Message from External Sender
Hello Team,

When I am bootstrapping/restarting a Cassandra Node, there is a delay between gossip settle and port opening. Can someone please explain me where this delay is configured and can this be changed? I don't see any information in the logs

In my case if you see there is  a ~3 minutes delay and this increases if I increase the #of tables and #of nodes and DC.

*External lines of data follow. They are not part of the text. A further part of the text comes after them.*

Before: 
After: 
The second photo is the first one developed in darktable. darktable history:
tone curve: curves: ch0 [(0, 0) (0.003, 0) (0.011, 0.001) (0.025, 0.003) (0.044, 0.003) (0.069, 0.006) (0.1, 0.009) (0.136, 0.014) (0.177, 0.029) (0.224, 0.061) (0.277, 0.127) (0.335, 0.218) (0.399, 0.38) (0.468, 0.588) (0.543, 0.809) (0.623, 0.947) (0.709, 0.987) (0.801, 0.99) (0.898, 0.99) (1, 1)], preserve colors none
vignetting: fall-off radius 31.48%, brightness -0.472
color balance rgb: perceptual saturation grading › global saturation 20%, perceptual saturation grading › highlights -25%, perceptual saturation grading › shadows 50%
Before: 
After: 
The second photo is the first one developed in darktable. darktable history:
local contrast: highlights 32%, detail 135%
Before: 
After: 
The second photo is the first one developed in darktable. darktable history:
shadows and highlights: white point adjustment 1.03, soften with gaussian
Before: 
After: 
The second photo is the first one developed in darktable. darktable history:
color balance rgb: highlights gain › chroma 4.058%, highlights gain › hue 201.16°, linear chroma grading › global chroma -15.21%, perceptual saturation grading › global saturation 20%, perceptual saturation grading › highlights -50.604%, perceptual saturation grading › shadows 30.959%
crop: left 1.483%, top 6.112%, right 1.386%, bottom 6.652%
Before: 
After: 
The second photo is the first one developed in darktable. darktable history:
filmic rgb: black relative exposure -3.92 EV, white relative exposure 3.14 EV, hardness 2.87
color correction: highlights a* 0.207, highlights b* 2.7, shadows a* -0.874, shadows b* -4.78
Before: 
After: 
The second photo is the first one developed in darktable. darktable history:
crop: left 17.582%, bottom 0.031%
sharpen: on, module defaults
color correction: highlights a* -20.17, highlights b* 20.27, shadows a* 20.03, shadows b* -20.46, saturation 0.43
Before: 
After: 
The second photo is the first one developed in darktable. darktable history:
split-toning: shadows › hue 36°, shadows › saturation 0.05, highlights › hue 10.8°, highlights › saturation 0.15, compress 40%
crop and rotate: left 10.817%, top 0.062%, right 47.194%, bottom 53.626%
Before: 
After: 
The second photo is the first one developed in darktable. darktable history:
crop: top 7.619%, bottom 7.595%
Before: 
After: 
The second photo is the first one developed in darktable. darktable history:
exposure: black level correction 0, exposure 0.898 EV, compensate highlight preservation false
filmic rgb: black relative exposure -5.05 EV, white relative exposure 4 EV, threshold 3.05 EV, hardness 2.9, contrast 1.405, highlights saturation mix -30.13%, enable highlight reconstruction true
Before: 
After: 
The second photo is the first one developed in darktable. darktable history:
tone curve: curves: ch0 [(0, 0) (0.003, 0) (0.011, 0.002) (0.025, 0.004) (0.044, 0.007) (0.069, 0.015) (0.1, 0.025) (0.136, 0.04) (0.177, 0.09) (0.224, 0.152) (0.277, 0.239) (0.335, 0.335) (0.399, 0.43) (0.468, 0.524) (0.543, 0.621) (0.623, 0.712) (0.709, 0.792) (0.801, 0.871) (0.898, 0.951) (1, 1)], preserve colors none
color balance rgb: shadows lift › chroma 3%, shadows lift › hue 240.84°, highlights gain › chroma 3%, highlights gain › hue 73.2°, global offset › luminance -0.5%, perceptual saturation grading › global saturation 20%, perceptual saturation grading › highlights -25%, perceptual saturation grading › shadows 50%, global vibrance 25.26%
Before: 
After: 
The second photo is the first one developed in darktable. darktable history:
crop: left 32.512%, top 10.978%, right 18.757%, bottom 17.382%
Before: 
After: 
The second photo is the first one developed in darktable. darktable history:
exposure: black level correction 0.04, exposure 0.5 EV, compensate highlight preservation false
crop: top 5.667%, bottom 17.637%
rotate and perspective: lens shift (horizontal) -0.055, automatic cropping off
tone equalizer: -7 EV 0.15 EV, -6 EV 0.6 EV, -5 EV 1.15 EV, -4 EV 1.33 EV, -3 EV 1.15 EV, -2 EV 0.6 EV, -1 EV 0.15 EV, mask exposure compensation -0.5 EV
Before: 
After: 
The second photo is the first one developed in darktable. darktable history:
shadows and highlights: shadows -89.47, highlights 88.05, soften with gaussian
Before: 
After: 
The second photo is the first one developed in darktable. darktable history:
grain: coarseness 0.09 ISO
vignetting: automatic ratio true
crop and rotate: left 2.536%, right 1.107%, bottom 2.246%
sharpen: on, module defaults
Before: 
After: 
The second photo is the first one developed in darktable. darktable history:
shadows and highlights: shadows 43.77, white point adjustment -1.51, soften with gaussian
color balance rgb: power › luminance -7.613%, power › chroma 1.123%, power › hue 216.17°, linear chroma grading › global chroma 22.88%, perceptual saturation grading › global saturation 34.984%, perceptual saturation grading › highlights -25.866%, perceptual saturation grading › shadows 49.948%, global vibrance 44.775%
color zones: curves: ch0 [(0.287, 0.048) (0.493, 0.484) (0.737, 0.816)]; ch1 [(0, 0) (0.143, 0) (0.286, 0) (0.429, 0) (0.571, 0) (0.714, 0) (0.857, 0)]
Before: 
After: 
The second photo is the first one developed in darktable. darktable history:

INFO  [main] 2020-05-31 23:51:07,554 Gossiper.java:1692 - Waiting for gossip to settle...
INFO  [main] 2020-05-31 23:51:15,555 Gossiper.java:1723 - No gossip backlog; proceeding
INFO  [main] 2020-05-31 23:54:06,867 NativeTransportService.java:70 - Netty using native Epoll event loop
INFO  [main] 2020-05-31 23:54:06,913 Server.java:155 - Using Netty Version: [netty-buffer=netty-buffer-4.0.44.Final.452812a, netty-codec=netty-codec-4.0.44.Final.452812a, netty-codec-haproxy=netty-codec-haproxy-4.0.44.Final.452812a, netty-codec-http=netty-codec-http-4.0.44.Final.452812a, netty-codec-socks=netty-codec-socks-4.0.44.Final.452812a, netty-common=netty-common-4.0.44.Final.452812a, netty-handler=netty-handler-4.0.44.Final.452812a, netty-tcnative=netty-tcnative-1.1.33.Fork26.142ecbb, netty-transport=netty-transport-4.0.44.Final.452812a, netty-transport-native-epoll=netty-transport-native-epoll-4.0.44.Final.452812a, netty-transport-rxtx=netty-transport-rxtx-4.0.44.Final.452812a, netty-transport-sctp=netty-transport-sctp-4.0.44.Final.452812a, netty-transport-udt=netty-transport-udt-4.0.44.Final.452812a]
INFO  [main] 2020-05-31 23:54:06,913 Server.java:156 - Starting listening for CQL clients on /x.x.x.x:9042 (encrypted)...

Also during this 3 minutes delay, I am losing all my metrics from the C* nodes(basically the metrics are not returned within 10s).

Can someone please help me understand the delay here?

Cassandra Version: 3.11.3
Metrics: Using telegraf to collect metrics.